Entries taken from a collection

********

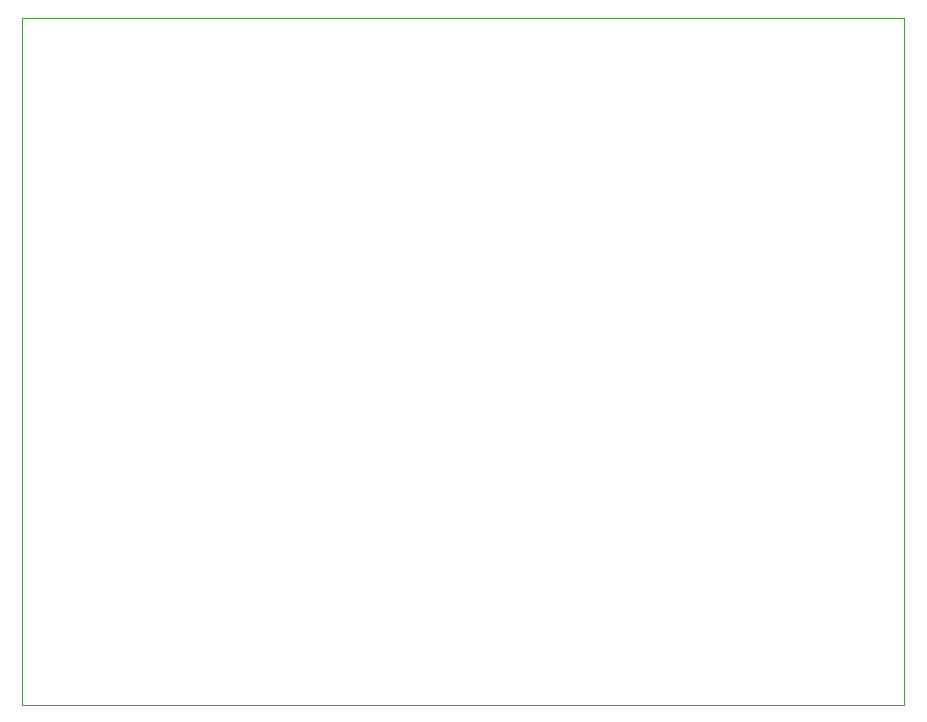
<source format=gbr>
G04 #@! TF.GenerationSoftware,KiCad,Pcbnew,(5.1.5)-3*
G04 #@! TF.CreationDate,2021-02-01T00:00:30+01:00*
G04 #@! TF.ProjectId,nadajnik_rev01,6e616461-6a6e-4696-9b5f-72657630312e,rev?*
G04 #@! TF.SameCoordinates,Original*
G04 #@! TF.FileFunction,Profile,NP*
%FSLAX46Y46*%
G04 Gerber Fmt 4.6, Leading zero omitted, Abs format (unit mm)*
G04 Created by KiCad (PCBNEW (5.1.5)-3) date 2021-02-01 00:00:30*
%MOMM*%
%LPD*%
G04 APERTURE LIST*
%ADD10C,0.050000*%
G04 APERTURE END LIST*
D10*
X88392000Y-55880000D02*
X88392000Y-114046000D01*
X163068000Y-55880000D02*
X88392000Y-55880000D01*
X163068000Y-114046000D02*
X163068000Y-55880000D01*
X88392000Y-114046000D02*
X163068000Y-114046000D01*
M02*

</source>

********

* ABOUT THIS EXERCISE *
Look through the entries above. Copy out every line holding the word "KiCad".

* EXERCISE RESPONSE *
G04 #@! TF.GenerationSoftware,KiCad,Pcbnew,(5.1.5)-3*
G04 Created by KiCad (PCBNEW (5.1.5)-3) date 2021-02-01 00:00:30*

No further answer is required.